Reproduce the passage of the Autodesk article below word for word, starting with "Autodesk’s Earnings" and going on through "quarter in Q4.".

### Text to read:
• • •
This blog is devoted to helping investors make informed decisions. It will be regularly updated and provide opinions on earnings results. It is not intended to give investment advice and should not be taken as such. Consult your investment advisor.
What to do with Autodesk(NASDAQ: ADSK)?
As an investment proposition the company sets off so many triggers that
it is hard to keep track of all of them together. In summary the
company has had a difficult year dealing with a sales force realignment,
macro-economic weakness and managing a transition to selling more of
its solutions as Software as Service (SaaS) based suites (where
solutions are bundled) as opposed to standalone flagship products. It
missed some internal guidance numbers early in the year (a rare event
for the company) and operates under the same amount of limited
visibility as it has always done. With that said the stock is looking
attractive at this evaluation and deserves a close look.
Autodesk’s Earnings
I covered the stock in a previous article linked here, and looking back on what was forecast in Q3 it's clear that Autodesk had a decent quarter in Q4.
Q4 Revenue of $607 million vs. internal guidance of $570-600 million
Q4 Non-GAAP EPS of 53c vs. internal guidance of 43-51c
Q1 Revenue Guidance of $570-590 million vs. analyst estimates of 583.8 million
Q1 Non-GAAP EPS Guidance of 41-46c vs. analyst estimates of 45c
Full Year Revenue forecast to rise 6% with a 125-150bp rise in Non-GAAP operating margins
Considering that Autodesk has a history of guiding under, the
forecasts for Q1 look pretty good when compared with analyst estimates.
Before going any further I want to point out one aspect of the results
and guidance that might have caused confusion.
From the chart it looks like Q4 revenues were great but Q1 estimates
are weak. Don’t get exuberated and then alarmed. There was a pull
forward of some $24 million in the quarter from promotional activity.
• • •
### Dataset:
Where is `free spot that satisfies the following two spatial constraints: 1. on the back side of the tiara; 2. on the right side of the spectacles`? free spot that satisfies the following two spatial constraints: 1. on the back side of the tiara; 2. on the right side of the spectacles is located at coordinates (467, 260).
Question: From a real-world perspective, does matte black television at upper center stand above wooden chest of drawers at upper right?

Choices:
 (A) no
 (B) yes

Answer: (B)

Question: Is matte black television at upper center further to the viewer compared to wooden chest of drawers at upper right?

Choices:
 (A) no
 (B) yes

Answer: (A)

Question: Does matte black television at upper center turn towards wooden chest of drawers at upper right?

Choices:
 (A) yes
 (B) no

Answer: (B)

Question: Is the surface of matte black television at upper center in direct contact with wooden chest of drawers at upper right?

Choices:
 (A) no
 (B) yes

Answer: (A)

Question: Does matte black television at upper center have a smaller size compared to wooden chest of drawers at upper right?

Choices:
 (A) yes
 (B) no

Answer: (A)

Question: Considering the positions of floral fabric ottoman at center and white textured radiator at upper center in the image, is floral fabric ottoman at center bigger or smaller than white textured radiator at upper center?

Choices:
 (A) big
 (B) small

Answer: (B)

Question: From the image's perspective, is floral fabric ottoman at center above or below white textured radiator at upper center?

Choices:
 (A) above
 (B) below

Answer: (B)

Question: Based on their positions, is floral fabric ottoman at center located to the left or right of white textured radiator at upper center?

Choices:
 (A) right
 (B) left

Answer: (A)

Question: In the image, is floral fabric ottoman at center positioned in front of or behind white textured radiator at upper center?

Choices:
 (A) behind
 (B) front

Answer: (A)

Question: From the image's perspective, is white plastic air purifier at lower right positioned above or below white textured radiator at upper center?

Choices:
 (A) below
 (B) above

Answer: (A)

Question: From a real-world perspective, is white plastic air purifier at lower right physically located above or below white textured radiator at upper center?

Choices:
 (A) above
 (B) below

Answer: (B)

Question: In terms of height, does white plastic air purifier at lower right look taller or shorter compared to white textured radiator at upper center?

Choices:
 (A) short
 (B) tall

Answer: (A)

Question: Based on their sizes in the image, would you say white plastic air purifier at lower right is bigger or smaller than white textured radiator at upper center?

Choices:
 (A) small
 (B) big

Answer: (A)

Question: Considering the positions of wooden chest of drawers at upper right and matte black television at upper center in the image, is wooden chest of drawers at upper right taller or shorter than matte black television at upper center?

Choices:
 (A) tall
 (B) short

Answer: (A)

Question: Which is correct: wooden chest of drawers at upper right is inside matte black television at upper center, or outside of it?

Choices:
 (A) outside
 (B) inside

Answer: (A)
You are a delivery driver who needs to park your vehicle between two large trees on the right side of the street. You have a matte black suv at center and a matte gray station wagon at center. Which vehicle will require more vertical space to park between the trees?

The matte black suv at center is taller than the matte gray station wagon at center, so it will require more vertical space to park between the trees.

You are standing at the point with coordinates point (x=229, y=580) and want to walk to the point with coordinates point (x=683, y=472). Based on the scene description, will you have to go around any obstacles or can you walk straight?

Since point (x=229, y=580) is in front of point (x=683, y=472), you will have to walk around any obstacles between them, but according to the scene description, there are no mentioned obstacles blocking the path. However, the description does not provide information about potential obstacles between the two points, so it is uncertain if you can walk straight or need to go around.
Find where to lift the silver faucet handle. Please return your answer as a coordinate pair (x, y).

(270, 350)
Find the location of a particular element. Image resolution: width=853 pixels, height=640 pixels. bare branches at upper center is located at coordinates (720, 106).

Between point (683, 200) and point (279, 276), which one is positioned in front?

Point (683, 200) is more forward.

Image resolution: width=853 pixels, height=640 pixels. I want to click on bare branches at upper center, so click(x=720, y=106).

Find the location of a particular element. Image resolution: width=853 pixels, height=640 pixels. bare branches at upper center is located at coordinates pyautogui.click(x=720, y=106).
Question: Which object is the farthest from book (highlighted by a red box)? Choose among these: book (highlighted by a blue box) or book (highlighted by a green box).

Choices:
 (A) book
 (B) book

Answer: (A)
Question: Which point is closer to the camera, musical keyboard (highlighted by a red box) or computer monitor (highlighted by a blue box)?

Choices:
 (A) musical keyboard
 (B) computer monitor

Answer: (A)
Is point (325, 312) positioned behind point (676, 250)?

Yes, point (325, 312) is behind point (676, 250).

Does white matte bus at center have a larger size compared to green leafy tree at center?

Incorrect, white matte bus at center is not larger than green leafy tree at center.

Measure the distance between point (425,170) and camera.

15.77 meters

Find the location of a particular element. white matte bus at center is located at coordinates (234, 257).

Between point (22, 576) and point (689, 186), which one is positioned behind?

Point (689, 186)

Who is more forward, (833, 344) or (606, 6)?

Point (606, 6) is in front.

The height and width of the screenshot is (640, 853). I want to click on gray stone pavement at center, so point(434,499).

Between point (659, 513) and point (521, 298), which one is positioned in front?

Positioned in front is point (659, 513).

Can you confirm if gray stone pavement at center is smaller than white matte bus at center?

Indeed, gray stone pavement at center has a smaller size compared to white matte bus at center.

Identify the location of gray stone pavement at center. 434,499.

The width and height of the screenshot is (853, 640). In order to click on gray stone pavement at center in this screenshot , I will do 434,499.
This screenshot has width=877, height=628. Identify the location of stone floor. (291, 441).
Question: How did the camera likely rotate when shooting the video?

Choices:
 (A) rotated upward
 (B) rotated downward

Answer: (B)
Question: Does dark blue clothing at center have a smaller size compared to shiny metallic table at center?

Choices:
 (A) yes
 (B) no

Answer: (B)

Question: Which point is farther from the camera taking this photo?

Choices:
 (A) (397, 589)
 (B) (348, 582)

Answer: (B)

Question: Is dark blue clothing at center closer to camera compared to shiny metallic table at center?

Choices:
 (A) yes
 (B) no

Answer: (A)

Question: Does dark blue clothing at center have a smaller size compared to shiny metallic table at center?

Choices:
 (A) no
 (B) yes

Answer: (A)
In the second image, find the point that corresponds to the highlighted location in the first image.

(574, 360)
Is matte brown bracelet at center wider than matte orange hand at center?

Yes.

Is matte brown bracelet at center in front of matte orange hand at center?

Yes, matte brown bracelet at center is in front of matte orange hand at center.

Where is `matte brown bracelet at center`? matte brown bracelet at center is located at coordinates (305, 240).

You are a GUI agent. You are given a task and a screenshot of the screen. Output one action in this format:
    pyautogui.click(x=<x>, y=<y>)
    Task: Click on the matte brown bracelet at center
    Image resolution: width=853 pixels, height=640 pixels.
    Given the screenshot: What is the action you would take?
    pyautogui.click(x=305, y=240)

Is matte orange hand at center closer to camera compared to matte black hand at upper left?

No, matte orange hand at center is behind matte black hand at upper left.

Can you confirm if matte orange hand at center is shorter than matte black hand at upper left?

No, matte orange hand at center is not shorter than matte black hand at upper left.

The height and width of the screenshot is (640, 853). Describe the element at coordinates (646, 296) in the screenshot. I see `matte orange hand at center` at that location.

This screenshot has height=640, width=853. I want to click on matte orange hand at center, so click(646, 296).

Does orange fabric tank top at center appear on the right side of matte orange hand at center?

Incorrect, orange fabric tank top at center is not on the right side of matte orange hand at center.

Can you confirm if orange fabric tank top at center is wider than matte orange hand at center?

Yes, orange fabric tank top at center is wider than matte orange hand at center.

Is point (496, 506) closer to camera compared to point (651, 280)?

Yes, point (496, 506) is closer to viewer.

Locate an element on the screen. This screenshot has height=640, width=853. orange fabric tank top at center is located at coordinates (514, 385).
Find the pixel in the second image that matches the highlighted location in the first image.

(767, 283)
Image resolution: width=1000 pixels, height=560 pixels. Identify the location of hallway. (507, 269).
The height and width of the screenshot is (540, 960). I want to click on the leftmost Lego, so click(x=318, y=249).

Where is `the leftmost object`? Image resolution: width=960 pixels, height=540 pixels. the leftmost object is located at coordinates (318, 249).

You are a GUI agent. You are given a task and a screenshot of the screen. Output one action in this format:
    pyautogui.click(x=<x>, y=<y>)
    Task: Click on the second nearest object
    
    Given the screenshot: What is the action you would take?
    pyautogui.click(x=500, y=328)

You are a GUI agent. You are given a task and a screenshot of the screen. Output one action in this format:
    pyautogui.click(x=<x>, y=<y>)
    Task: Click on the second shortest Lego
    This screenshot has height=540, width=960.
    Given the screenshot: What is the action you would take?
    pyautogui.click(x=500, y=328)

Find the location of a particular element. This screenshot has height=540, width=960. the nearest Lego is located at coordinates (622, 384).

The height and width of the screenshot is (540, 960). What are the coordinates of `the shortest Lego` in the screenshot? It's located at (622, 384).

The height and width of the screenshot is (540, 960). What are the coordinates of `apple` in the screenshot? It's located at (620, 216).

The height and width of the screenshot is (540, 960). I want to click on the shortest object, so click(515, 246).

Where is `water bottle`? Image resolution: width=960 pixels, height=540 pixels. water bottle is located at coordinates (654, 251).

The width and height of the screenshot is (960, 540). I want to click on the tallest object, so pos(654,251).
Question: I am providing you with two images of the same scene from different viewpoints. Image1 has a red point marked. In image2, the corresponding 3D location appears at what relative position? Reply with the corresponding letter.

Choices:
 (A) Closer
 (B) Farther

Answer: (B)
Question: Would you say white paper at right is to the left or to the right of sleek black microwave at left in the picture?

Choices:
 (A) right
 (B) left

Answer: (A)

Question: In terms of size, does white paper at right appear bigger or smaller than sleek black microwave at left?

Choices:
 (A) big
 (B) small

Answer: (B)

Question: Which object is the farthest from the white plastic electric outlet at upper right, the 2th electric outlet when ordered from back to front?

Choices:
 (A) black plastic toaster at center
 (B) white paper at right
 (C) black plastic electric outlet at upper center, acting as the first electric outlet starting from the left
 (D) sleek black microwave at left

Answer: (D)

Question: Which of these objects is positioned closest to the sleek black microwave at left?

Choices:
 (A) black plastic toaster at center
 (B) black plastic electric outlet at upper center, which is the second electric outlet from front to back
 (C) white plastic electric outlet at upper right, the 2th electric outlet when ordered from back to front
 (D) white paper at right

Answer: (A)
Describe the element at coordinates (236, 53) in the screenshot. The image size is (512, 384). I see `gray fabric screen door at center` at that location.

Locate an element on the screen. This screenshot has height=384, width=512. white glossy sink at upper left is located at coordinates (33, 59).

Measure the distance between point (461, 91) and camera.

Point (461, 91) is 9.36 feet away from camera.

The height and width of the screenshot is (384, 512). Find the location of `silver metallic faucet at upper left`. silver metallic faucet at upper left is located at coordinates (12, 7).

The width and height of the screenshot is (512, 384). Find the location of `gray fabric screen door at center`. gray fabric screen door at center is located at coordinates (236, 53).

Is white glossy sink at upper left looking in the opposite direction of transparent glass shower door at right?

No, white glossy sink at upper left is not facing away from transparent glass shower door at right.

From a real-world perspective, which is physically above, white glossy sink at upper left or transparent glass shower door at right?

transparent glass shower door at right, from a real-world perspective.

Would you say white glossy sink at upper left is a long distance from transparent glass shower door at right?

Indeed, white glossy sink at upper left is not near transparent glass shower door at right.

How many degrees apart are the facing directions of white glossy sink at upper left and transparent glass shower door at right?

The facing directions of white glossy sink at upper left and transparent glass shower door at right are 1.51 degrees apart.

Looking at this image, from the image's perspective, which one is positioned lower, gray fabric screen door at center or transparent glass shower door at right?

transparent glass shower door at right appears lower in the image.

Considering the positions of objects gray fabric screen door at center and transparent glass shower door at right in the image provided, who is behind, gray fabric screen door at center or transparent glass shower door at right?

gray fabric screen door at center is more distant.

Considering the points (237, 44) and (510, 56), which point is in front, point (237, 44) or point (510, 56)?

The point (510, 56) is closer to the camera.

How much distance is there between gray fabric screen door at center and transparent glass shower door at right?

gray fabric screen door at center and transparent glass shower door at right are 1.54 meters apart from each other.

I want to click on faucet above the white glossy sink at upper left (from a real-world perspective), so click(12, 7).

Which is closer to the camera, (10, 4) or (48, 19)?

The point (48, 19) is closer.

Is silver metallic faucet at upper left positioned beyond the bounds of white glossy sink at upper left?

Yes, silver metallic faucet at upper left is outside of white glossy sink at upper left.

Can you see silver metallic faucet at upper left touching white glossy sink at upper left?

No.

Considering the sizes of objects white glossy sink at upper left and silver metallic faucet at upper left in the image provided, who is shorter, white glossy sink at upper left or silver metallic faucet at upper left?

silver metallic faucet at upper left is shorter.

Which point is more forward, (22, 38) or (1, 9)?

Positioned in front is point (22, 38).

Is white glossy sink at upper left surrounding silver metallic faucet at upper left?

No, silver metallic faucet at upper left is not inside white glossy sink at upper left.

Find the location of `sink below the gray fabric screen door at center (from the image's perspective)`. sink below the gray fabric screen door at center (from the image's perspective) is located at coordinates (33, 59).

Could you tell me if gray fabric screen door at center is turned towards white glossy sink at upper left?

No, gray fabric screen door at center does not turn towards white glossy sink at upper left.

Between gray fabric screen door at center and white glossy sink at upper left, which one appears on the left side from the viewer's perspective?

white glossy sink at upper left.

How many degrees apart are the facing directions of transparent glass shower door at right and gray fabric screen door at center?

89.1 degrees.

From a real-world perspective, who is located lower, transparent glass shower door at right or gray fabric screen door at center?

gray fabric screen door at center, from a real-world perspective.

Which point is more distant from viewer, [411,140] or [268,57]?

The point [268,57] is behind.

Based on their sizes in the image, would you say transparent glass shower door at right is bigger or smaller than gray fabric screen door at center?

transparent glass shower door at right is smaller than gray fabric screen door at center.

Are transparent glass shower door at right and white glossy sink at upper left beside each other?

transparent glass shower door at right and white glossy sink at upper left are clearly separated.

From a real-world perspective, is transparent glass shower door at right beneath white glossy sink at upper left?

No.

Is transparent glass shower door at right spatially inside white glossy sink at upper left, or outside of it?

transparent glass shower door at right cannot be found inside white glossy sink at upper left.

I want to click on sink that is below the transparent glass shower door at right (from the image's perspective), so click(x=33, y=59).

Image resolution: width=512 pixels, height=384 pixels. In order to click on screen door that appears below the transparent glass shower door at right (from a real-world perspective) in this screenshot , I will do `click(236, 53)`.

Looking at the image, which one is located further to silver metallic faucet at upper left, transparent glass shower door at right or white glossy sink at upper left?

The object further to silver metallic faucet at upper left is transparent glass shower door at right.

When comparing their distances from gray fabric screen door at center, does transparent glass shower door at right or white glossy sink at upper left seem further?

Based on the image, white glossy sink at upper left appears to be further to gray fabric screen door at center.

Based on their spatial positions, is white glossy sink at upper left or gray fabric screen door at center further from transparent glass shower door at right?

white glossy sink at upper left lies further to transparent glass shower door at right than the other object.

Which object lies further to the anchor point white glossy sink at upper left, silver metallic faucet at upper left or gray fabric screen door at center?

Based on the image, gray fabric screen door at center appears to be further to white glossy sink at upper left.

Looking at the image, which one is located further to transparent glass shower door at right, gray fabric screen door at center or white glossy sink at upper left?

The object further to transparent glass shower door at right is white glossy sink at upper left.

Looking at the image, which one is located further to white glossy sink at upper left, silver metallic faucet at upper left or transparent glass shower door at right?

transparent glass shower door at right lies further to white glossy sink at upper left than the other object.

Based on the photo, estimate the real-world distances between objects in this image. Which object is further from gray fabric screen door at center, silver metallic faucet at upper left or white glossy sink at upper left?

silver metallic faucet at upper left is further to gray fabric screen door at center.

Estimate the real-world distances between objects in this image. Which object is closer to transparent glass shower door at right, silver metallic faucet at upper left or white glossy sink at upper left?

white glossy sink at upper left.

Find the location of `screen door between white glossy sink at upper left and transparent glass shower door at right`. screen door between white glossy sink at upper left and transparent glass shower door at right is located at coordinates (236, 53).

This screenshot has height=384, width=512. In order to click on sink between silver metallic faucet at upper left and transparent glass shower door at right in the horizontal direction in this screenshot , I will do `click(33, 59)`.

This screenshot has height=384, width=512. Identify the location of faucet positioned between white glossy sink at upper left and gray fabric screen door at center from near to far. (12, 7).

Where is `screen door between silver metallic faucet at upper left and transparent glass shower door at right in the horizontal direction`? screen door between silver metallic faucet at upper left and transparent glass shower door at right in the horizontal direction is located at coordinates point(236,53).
• • •
### Written solution:
Autodesk’s Earnings
I covered the stock in a previous article linked here, and looking back on what was forecast in Q3 it's clear that Autodesk had a decent quarter in Q4.